I credit my grandmother’s fascination with her own family history as the impetus for my lifelong passion for genealogy. Grammer would relate the countless hours she spent with her own grandmother’s ancient photo album, absorbing the history revealed with each old photo of her aunts and uncles, grandparents and other relatives saved on the album’s pages. Now quite weathered and worn, it is one of my most precious possessions. Grammer kept many other family momentos, items overlooked by most people but treasures to a genealogist. These, along with details my grandmother would share with me about our family’s heritage, provided the basis for my earliest genealogical research. Before the days of the internet, I’d spend hours at the National Archives or Family History Centers while Grammer would babysit my son. Returning back to her home, we’d go over that day’s finds and form our theories of how the various individuals discovered on censuses fit together and were related. She seemed to enjoy my hobby as much as I did; I know for sure that having her to share it with made my research all the more special.

Grammer was sharp as a tack, even at the end of her life. She had accurate details that were verified on her mother’s side of the family, and thirty years after her divorce was able to conjure accurate recollections on Harold’s family to help me begin to research his lineage! Therefore, it is quite puzzling how she changed her perception of her own ancestry sometime during her mid-life. Four years after her father’s death, my grandmother recorded Ernest Simpson’s birth as Clark County, Wisconsin, a fact which was verified years later as I studied censuses, her father’s pension requests, and other documents which he personally drafted. (He was never able to secure a birth certificate –not unusual for those born in 1869.) One of her many stories she wrote circa 1960 about her family and childhood included a small but important detail – she described her father as having Welsh ancestry. Sometime in her later years, however, Grammer was adamant her father, Ernie, was born in South Dakota, the illegitimate child of an Indian woman who’d had an affair with her grandfather, George. She stated George had taken the baby home to raise with his wife, keeping his true nationality a secret due to the prejudice against Native Americans in that era. Whatever triggered this change in her perception of her ancestry was very real to my grandmother – she began to decorate her home with various Native American collectibles, proud of what she thought was her own Indian heritage. Unfortunately, however, I was the one to burst Grammer’s bubble. Census records and other documents show that George had been married since 1845 and was still married to Achsa, who appears from all documents to be Ernie’s biological mother. When I began researching Grammer’s father’s family, I quickly learned I’d need to keep those findings to myself, and let her hold on to her belief which had clearly impacted her own self-identity. Grammer, if she was still living today, would not be pleased to hear that my recent DNA test showed that our family has no Native American blood. I guess I would have kept that to myself, too!
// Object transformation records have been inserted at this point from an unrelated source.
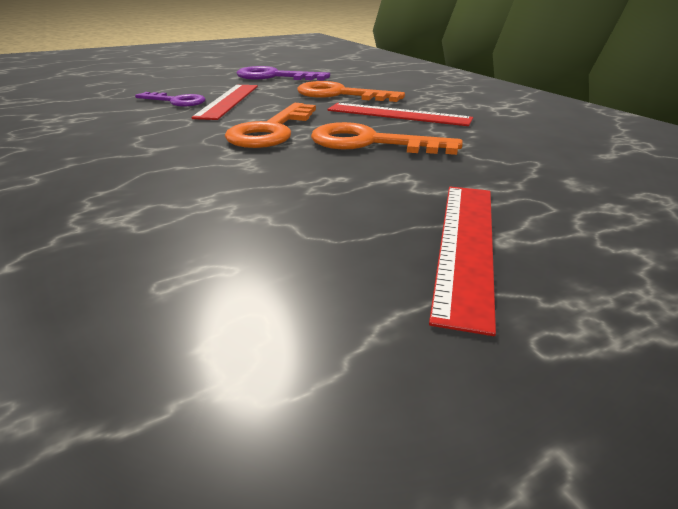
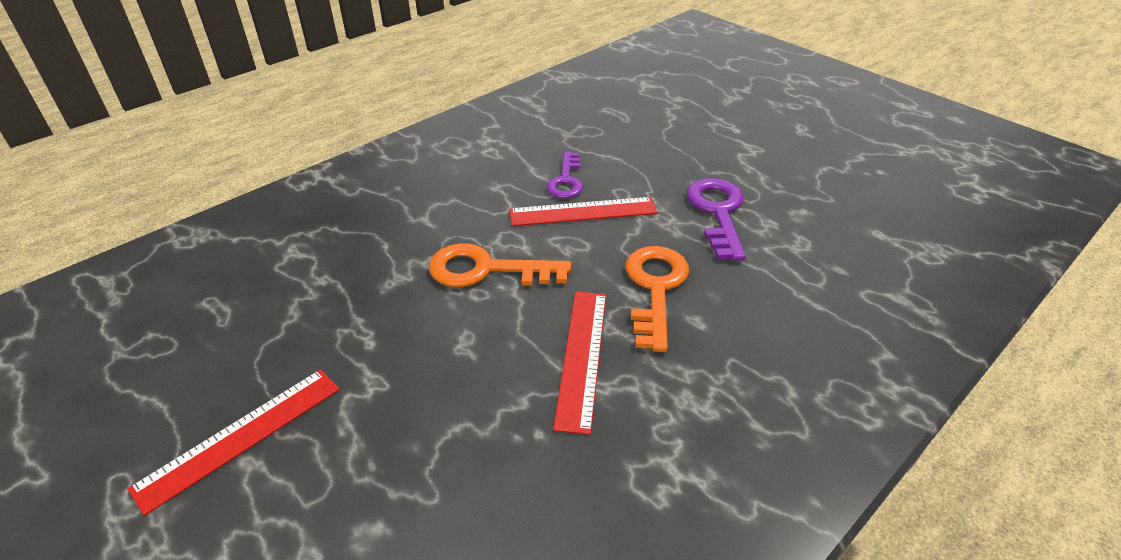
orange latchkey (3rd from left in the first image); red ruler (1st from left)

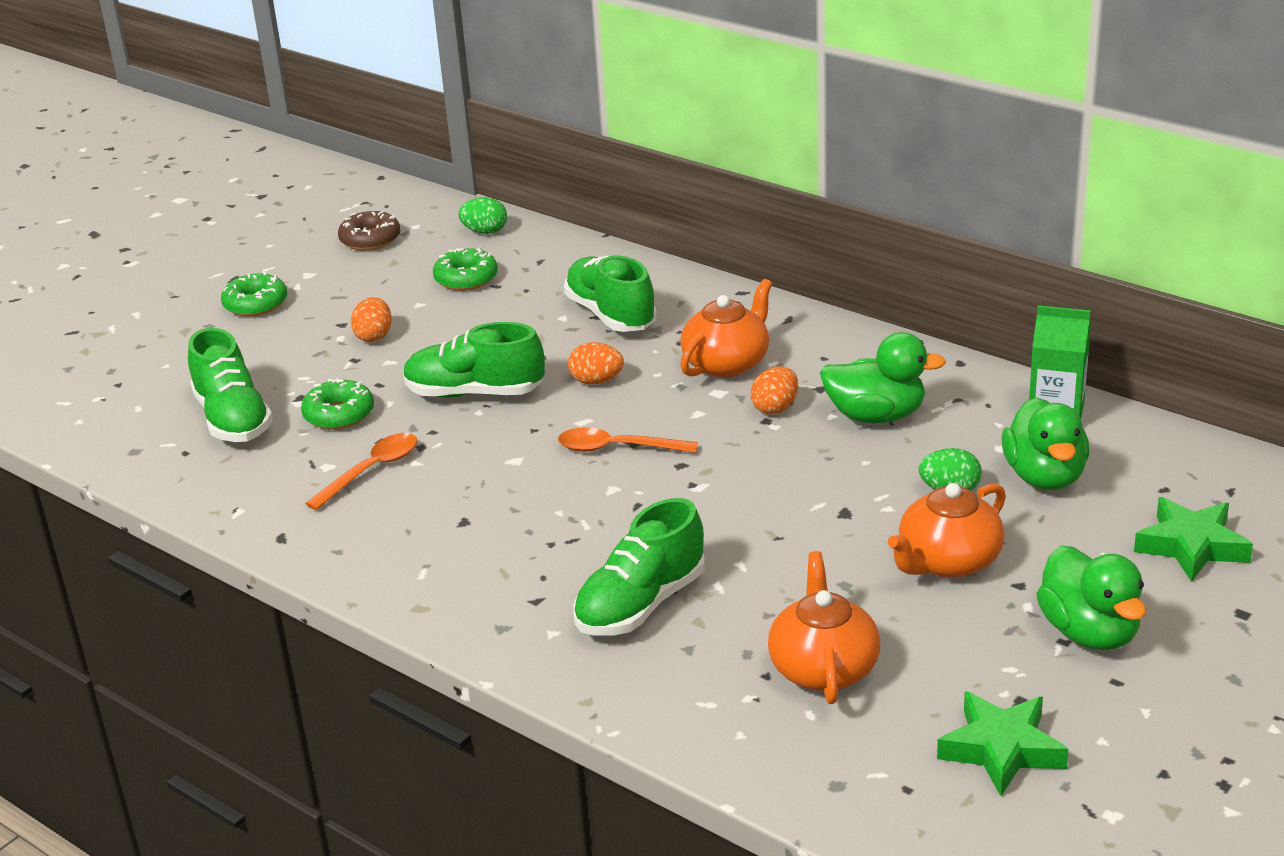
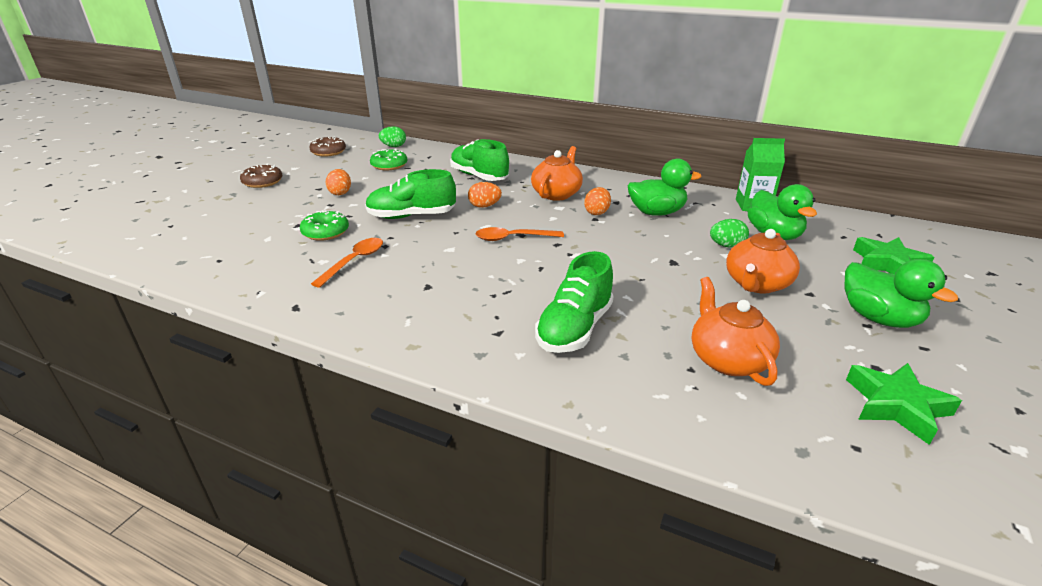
green lace-up shoe (1st from left in the first image); dark brown doughnut (1st from left)

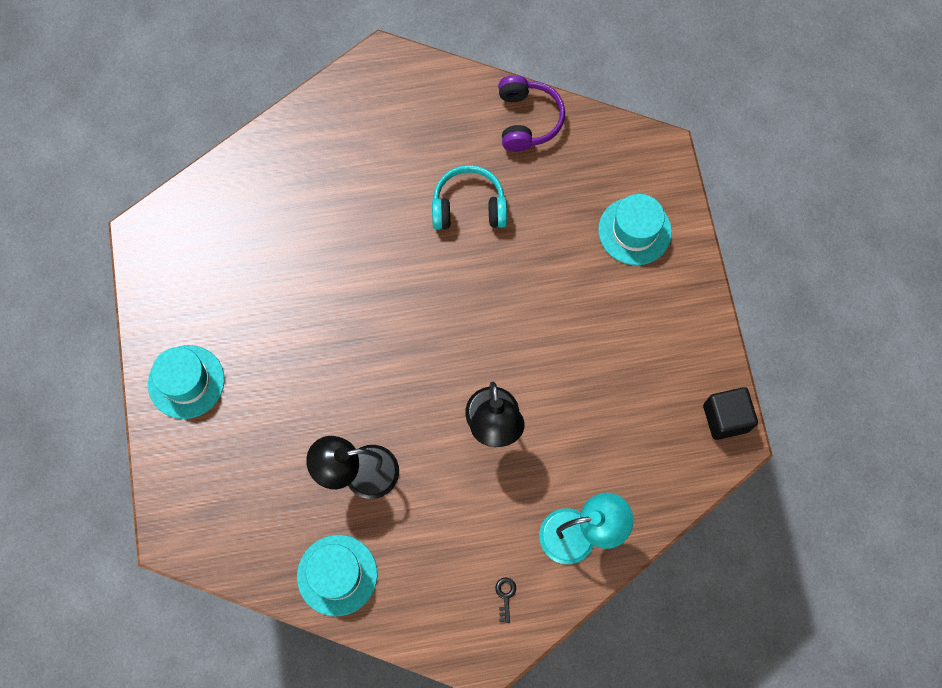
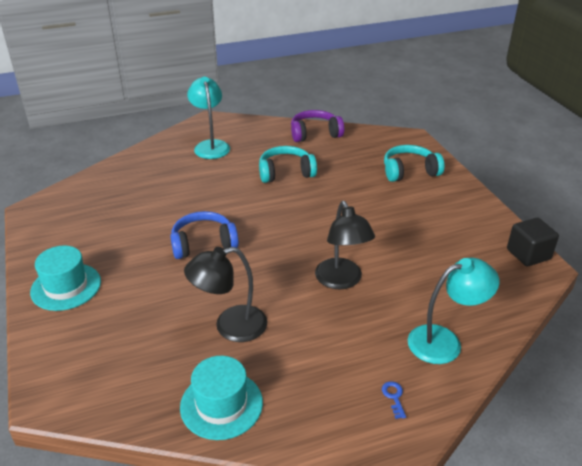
blue over-ear headphones; aqua lamp (1st from left); aqua over-ear headphones (2nd from left); blue latchkey; royal purple over-ear headphones

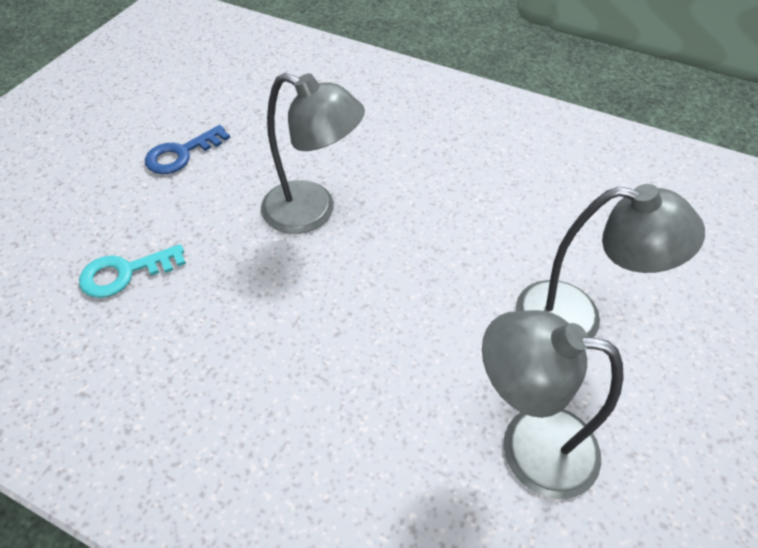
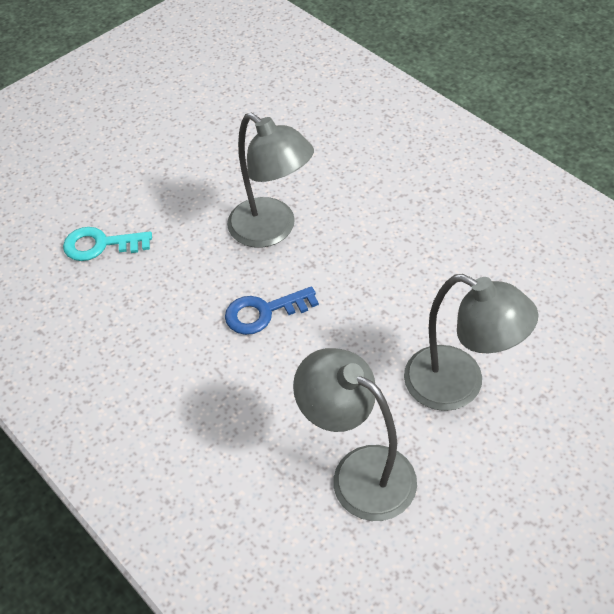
blue latchkey

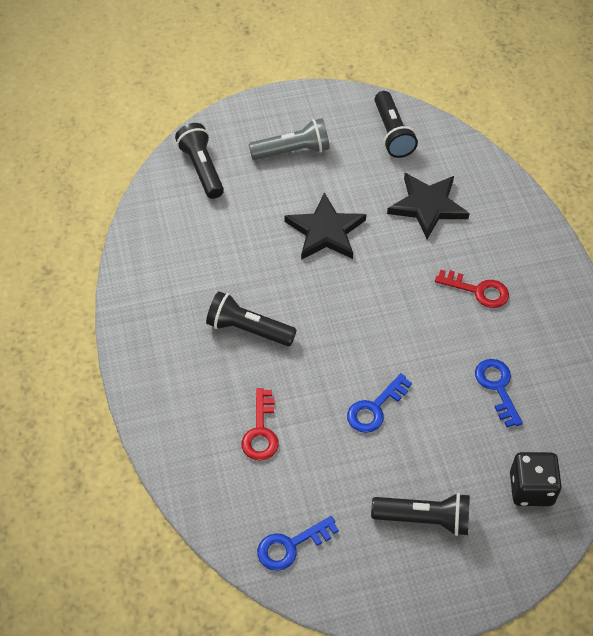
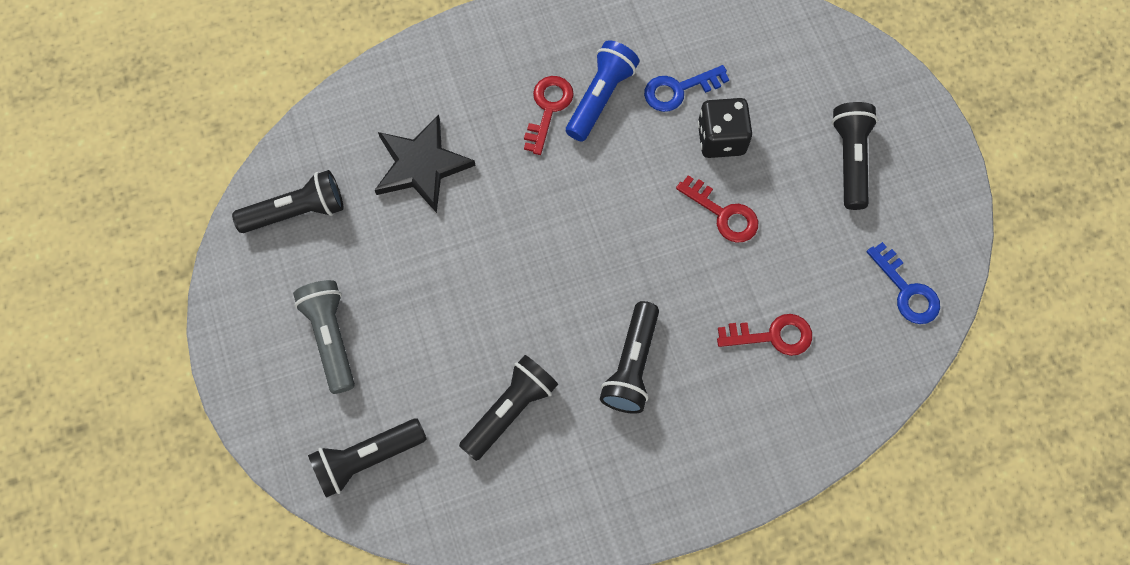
ebony star shape (1st from left in the first image); ebony pocket torch (3rd from left); blue pocket torch; ebony game die; red latchkey (2nd from left)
As I reflect on my grandmother’s life, and decide on a fitting final paragraph in a tribute to the person who most influenced my life, I realize it is difficult to sum up one trait that I admire most. But then, after continued pondering, I realize it’s not so hard at all. My grandmother taught me many things – her love of coffee, cookies and sugar (okay, not so good!); love of books and reading and writing; a passion for history and family and a desire to know where I came from. However, the most important lesson was not so obvious. My grandmother has now been gone seven years. Two years after her death, my mother died, and last year, my father joined them both. The lesson my grandmother taught me through her life is not to be sad at what I no longer have, but to be extraordinarily grateful for the many years I was blessed with such wonderful family. My grandmother may not have been famous; she did nothing in her life worthy of memorializing in the traditions and annals of history; however, she gave me unconditional love and a foundation to take me through life. If everyone had a grandmother like mine, the world would undoubtedly be a better place.